(DOCUMENT TEXT Opens)
An Argument Against Free Trade
I was raised on Milton Friedman as the mother’s milk of economics and I have been an ardent libertarian for many years.
I believed that free trade was an unquestioned good thing, that protectionists were misguided at best and corrupt at worst, and that the French mercantilists-skewered so profoundly by Adam Smith in The Wealth of Nations- were the closest thing to pure evil prior to the publication of Karl Marx.
How then is it possible that I have become an active opponent of free trade?
Let’s be clear about one thing: When I am addressing the subject of free trade, I am not talking about the heavily managed “free trade” that is negotiated in massive government free trade agreements like NAFTA. I am not addressing the imperfect realization of the ideal.
I am, however, talking about the ideal itself. About the legally unhindered free movement of goods, services, and labor across national borders around the world. I am talking about free trade in its pure and unadulterated form.
The way I see it, there are three possible consequences of free trade.
Either unmitigated free trade is beneficial to everyone; it is detrimental to everyone; or it is beneficial to some and detrimental to others.
The neo-classical perspective is that it is beneficial to everyone, even those who appear to be suffering from its effects in the short term. This is the perspective I was taught and it was what I believed, more or less unquestioned, from the time that I read Free to Choose as a child until a few years ago.
(DOCUMENT TEXT Closes)
## EXERCISE REQUIREMENTS
• a. Print the passage of the free trade essay that opens with the words containing "How then is" and closes with "of the ideal.".
• b. Answer these questions from the free trade essay:
(i) Which book did the writer read as a child?
(ii) Which agreement is named as an example of heavily managed "free trade"?
(iii) How many possible consequences of free trade does the writer see?
Answer using only the free trade essay.
(EXERCISE DATA Opens)
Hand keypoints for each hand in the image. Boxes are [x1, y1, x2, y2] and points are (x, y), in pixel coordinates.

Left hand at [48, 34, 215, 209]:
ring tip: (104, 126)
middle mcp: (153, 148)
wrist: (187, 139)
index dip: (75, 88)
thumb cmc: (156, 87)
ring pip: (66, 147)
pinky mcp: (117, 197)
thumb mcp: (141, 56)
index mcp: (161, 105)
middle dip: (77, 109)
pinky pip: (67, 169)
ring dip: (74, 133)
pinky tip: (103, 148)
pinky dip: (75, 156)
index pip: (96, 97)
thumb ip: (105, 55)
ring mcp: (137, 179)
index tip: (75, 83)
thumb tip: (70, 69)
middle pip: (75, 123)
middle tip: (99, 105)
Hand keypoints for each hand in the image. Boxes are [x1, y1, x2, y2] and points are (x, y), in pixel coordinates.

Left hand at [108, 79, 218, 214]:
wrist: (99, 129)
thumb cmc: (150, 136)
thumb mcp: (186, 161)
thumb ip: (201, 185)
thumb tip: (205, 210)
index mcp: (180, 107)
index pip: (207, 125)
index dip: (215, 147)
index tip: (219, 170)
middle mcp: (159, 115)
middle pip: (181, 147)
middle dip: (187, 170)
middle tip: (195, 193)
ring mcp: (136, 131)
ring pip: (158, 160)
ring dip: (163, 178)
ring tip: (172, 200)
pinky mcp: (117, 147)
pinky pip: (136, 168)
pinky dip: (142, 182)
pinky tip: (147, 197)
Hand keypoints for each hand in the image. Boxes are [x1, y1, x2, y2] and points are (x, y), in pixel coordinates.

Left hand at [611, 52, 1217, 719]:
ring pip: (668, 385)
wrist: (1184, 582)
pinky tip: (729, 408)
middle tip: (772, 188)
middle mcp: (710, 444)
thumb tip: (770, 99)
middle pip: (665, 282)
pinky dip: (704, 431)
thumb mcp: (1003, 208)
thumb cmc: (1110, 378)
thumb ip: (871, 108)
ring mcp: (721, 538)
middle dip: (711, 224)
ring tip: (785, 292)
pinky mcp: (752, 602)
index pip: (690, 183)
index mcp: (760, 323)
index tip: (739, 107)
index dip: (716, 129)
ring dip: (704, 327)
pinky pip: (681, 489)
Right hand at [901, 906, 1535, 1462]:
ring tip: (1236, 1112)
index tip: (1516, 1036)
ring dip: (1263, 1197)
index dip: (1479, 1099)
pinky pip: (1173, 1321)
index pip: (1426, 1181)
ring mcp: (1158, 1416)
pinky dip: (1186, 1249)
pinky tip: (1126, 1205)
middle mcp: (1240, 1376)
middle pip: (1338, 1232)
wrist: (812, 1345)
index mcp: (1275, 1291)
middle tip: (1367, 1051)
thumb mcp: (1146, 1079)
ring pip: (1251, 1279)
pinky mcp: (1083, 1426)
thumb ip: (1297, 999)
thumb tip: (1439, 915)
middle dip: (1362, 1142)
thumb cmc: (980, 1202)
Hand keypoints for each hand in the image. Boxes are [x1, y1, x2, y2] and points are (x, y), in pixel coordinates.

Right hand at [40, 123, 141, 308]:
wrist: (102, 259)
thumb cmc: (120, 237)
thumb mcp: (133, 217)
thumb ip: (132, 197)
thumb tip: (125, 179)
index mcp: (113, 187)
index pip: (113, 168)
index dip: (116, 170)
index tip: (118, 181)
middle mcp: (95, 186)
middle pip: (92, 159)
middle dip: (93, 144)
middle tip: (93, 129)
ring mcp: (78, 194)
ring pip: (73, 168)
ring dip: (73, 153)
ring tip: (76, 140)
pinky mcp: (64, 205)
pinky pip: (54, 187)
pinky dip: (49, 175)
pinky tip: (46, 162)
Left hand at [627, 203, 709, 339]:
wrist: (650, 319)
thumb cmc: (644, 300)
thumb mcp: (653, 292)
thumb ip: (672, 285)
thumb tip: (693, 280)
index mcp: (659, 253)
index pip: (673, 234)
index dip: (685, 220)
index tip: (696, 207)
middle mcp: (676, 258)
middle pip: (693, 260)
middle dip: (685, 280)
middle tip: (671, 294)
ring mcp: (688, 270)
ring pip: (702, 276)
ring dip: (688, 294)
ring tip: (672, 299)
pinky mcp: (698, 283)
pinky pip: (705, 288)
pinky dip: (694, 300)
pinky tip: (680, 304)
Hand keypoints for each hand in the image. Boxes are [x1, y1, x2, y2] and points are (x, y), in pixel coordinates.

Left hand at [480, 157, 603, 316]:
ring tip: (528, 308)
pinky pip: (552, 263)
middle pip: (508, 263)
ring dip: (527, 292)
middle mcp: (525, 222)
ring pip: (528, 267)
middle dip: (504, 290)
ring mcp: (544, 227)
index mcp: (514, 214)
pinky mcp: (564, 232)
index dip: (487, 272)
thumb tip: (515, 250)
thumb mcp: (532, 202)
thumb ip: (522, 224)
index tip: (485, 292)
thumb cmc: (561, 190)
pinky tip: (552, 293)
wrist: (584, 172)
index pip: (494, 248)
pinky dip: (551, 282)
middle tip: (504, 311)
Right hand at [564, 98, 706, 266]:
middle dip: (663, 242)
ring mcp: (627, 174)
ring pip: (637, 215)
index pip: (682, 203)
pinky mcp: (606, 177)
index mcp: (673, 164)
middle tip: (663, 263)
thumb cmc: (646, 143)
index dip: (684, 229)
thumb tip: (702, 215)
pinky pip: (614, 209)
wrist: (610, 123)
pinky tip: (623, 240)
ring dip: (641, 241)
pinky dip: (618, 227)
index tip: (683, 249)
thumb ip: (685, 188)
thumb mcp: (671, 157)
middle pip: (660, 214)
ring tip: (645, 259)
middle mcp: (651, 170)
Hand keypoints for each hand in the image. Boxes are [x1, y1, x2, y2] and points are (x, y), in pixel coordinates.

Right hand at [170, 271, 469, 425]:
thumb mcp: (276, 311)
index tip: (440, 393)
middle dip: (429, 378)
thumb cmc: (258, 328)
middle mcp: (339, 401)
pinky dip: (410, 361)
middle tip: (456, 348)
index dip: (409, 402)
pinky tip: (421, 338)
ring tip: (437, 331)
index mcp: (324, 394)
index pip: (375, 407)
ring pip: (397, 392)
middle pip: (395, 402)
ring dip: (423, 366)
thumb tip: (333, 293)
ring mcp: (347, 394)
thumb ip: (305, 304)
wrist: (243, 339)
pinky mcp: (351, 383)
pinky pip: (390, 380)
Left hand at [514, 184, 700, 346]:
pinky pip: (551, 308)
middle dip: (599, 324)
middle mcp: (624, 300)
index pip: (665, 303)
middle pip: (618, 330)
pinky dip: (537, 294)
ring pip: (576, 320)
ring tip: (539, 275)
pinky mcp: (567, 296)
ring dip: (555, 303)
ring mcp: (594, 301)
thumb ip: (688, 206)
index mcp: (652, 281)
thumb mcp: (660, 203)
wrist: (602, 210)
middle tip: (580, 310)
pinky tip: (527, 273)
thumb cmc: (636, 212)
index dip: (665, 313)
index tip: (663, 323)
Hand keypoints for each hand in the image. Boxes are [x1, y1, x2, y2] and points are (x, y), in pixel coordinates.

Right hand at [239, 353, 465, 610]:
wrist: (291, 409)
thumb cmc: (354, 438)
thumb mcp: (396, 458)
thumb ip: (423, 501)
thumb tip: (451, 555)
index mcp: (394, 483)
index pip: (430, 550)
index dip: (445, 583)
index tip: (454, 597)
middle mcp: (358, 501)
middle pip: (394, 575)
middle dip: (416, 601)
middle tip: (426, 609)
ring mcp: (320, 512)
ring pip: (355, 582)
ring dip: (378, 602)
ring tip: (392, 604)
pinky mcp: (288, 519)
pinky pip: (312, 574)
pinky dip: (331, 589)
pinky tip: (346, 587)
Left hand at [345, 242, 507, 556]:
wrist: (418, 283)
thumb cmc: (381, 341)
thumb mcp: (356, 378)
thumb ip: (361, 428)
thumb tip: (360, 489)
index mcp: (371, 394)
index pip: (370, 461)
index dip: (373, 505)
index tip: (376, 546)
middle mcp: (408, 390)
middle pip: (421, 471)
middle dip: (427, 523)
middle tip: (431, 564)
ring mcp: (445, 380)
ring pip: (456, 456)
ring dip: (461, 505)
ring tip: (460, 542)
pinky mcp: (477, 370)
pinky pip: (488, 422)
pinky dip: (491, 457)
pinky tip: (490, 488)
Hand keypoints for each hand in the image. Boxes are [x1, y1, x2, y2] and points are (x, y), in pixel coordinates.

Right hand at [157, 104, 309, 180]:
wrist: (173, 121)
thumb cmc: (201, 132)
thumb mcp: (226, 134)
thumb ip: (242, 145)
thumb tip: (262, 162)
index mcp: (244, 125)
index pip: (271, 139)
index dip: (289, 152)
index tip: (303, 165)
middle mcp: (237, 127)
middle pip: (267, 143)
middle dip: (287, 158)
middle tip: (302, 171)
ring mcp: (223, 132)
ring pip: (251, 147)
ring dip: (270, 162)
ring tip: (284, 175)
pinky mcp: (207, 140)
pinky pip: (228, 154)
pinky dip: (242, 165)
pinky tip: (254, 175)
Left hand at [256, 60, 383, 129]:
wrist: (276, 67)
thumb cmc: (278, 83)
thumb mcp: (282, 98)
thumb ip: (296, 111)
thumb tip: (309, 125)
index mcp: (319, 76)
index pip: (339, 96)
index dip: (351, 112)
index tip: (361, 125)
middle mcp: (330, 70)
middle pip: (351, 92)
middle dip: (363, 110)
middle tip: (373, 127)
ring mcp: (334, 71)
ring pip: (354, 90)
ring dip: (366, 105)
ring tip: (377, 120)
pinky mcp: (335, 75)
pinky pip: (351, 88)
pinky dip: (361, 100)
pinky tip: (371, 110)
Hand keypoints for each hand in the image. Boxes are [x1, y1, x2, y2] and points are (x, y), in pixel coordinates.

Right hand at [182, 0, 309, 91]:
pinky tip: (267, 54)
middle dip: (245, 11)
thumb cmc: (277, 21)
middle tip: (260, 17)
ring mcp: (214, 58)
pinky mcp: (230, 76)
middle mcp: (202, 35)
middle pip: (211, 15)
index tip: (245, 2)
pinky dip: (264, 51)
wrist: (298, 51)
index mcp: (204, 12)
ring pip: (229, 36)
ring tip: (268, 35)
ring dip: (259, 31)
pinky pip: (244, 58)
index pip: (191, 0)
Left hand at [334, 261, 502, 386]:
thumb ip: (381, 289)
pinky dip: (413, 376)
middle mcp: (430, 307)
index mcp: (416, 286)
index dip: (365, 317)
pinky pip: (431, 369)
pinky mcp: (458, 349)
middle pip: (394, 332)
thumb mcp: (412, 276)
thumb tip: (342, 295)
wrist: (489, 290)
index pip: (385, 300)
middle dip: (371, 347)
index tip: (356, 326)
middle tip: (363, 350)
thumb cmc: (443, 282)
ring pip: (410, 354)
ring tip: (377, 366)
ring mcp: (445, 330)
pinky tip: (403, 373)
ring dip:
(EXERCISE DATA Closes)
## TASK-BY-TASK SOLUTIONS
• a.
How then is it possible that I have become an active opponent of free trade?
Let’s be clear about one thing: When I am addressing the subject of free trade, I am not talking about the heavily managed “free trade” that is negotiated in massive government free trade agreements like NAFTA. I am not addressing the imperfect realization of the ideal.

• b.
(i) Free to Choose
(ii) NAFTA
(iii) Three